### What is expected
Only the lines from the one containing "9\. Validate business" through the one containing "10\. Use data" should be printed, exactly as they appear below, with both ends included.

### Material to process
'''
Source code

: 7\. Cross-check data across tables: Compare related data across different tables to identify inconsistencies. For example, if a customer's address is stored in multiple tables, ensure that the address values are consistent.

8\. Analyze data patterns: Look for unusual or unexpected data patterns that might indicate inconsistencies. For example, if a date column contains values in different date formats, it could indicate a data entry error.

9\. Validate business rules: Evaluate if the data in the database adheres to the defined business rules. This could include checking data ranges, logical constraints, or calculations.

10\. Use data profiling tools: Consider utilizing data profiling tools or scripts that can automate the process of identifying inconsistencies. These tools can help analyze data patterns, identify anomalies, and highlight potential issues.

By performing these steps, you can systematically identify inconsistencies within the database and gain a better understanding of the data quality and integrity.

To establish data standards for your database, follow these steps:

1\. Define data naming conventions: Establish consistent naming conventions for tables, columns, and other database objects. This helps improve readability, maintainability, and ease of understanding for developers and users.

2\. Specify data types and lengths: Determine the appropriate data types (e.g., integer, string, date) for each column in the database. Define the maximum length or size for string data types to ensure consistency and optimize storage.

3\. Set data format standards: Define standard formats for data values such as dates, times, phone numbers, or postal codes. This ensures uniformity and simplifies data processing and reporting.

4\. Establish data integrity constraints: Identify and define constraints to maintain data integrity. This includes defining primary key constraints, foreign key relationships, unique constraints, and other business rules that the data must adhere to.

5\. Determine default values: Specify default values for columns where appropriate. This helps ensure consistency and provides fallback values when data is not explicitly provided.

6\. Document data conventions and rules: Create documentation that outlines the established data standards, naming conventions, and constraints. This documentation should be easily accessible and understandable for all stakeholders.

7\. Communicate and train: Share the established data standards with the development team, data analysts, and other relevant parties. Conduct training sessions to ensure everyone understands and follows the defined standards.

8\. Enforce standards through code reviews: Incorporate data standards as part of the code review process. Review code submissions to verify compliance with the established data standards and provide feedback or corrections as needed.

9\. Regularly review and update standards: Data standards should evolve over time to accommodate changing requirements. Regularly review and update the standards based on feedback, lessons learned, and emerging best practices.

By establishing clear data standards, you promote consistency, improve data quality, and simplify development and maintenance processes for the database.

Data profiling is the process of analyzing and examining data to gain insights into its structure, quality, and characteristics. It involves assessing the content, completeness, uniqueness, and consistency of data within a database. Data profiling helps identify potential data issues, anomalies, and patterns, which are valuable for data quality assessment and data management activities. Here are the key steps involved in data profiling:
'''
### Solution
9\. Validate business rules: Evaluate if the data in the database adheres to the defined business rules. This could include checking data ranges, logical constraints, or calculations.

10\. Use data profiling tools: Consider utilizing data profiling tools or scripts that can automate the process of identifying inconsistencies. These tools can help analyze data patterns, identify anomalies, and highlight potential issues.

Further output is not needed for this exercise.